Feathery stigmas now ripen and are situated at the entrances to the five funnel-like petals leading to the nectar spurs. Small bees, bumblebees, hummingbirds and hummingbird moths visiting other columbine flowers whose stamens are ripe will bring pollen to the receptive stigmas.

Upon examining some fully opened columbine blossoms you will very likely discover tiny holes or slits on some of the nectar tubes. Smaller bumblebees or other insects, whose tongues are too short to reach down into the bottoms of the nectar tubes, chew into the sides of the tubes in order to get at the nutritious and delectable nectar. This same phenomenon also commonly occurs on other tubular wildflowers, especially Dutchman’s breeches, squirrel corn and butter and eggs.

After the petals have fallen, the seedpod, now minus the weight of the five petals, turns upward to ripen.

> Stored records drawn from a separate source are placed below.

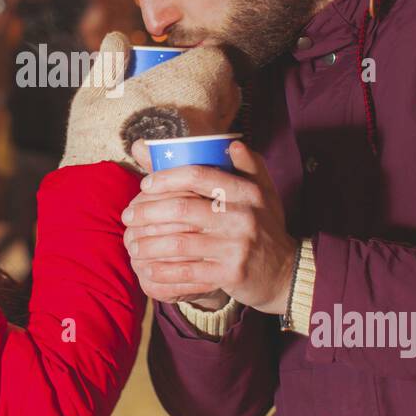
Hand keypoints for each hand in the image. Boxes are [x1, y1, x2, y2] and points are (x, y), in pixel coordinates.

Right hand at [59, 32, 240, 171]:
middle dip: (213, 87)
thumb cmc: (93, 139)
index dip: (205, 59)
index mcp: (185, 84)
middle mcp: (206, 112)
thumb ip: (107, 61)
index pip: (217, 61)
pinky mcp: (205, 169)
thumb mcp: (93, 93)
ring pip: (224, 121)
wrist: (98, 192)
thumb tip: (121, 38)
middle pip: (227, 91)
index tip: (192, 63)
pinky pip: (217, 149)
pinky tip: (188, 148)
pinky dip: (208, 145)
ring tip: (186, 120)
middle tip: (189, 90)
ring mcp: (209, 143)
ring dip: (213, 116)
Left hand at [122, 141, 297, 312]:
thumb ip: (245, 166)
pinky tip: (147, 268)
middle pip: (183, 209)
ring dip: (149, 243)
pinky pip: (188, 272)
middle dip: (147, 211)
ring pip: (180, 242)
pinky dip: (163, 270)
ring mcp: (237, 247)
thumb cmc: (265, 227)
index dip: (166, 177)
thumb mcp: (263, 193)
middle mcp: (243, 217)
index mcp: (247, 192)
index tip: (145, 183)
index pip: (199, 175)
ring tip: (132, 243)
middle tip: (127, 215)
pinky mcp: (231, 274)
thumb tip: (230, 141)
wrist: (288, 272)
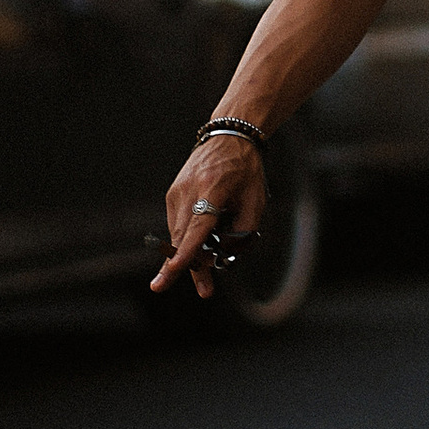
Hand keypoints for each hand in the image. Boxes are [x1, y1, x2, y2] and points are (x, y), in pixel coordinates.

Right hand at [155, 132, 266, 300]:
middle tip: (195, 291)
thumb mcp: (256, 200)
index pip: (198, 227)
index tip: (173, 271)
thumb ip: (243, 230)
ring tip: (207, 278)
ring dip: (190, 257)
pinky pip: (178, 225)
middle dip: (188, 267)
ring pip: (178, 234)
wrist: (228, 137)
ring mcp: (177, 192)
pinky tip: (205, 242)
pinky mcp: (173, 194)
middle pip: (183, 237)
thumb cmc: (246, 169)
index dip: (188, 252)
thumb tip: (224, 257)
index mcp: (213, 189)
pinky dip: (190, 239)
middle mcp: (189, 190)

The seeds will be firmly contained within the long, slender, five-lobed, urn-like seed pods, in this case called follicles. When ripe, the seeds will be very tiny, black and shiny.

The hardy, dazzling wild columbine, which appears to grow equally well in sunbaked, thin, gravelly soil along the shoulders of roads and in moist shady forests, surely ranks with the most easily recognized and well-loved of all North American wildflowers.